Mães de filhos negros: dores e dissabores em suas pautas de lutas

Texto escrito por Viviane Rodrigues (@vividenzel), Pedagoga, Mestre em Relações Étnico-Raciais e Professora da Rede Pública Municipal do RJ, a pedido do Projeto Reflexo.

Refletindo sobre o universo de pautas paralelas entre as Mulheres Negras e Não-Negras, a maternidade de filhos negros tende a ser uma outra via dolorosa e conflituosa para esse grupo. Desde a gestação das mulheres negras, já estamos expostas aos dissabores e, principalmente, às dores do “Racismo na Saúde”, muito bem exemplificado em matéria da Carta Capital, que diz que, “nas maternidades do Brasil, a dor tem cor”.


Buscando analisar a fase após a gestação, construo minhas reflexões como pesquisadora de relações raciais, mas, principalmente, a partir de minhas experiências como mãe de Filho Preto, exposta a uma série de vivências que embasam minhas elucubrações.

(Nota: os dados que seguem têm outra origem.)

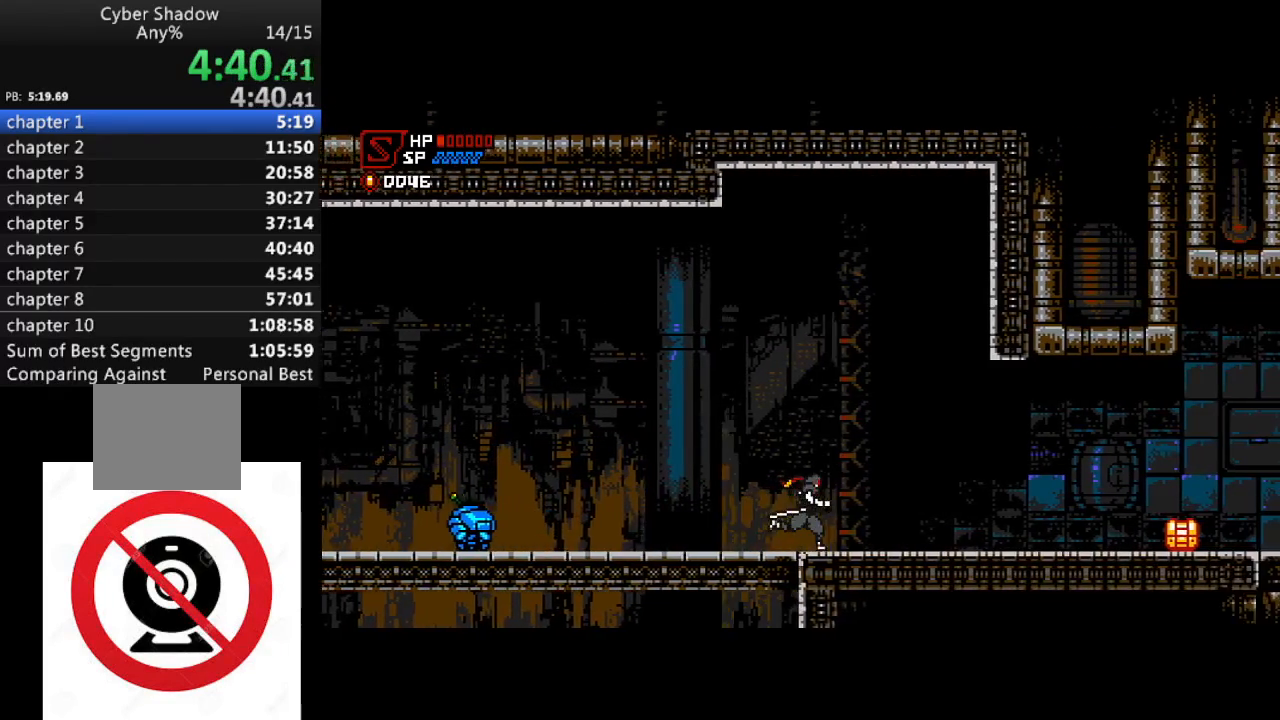
{"buttons": ["DPAD_RIGHT"], "left_stick": "center", "right_stick": "center", "events": []}
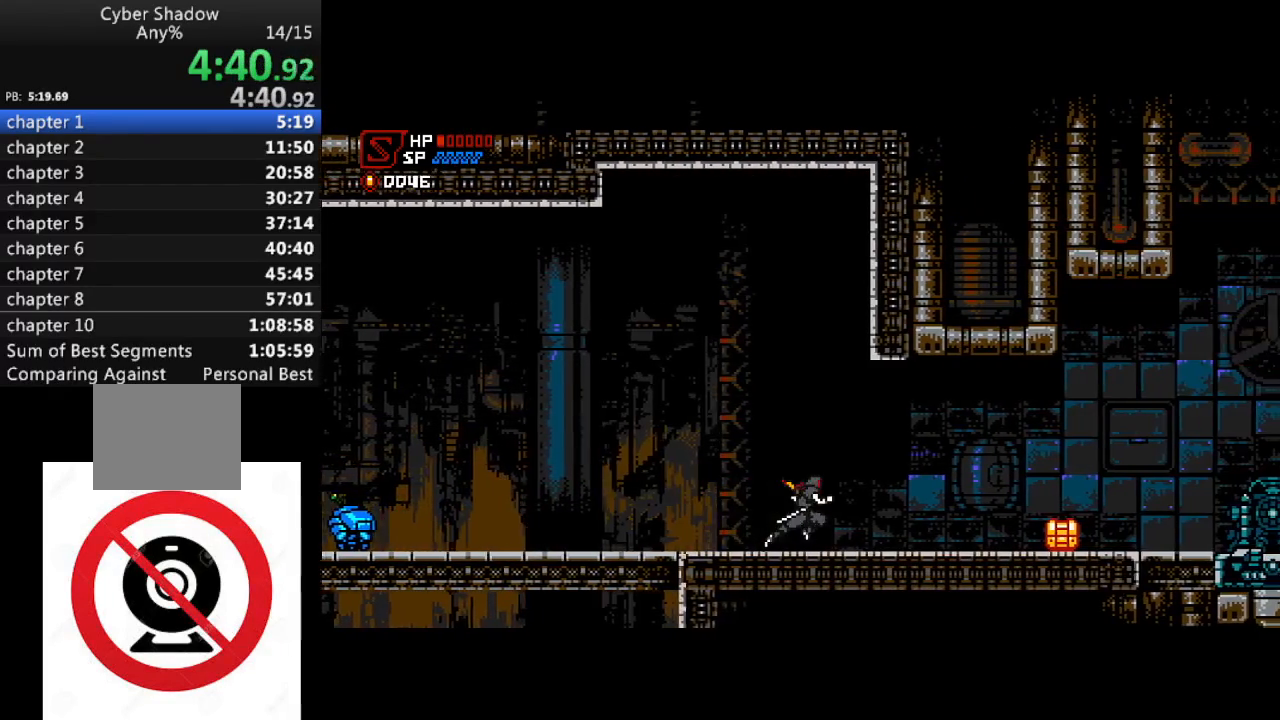
{"buttons": ["DPAD_RIGHT"], "left_stick": "center", "right_stick": "center", "events": []}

Refletindo sobre essa temática, não posso deixar de considerar o lugar das Mães Não-Negras que se tornam mães de filhos negros, mas me inclino a imaginar que para essas mulheres, poderá haver um certo “delay” para que certas preocupações venham à tona. Pois, em muitos casos, só a empatia com a pauta alheia não é o suficiente para compreensão da complexidade do drama racial ao qual nós, mulheres negras, somos expostas, e por essa razão, muitas precisam da “navalha na carne” para o despertar de certas problematizações.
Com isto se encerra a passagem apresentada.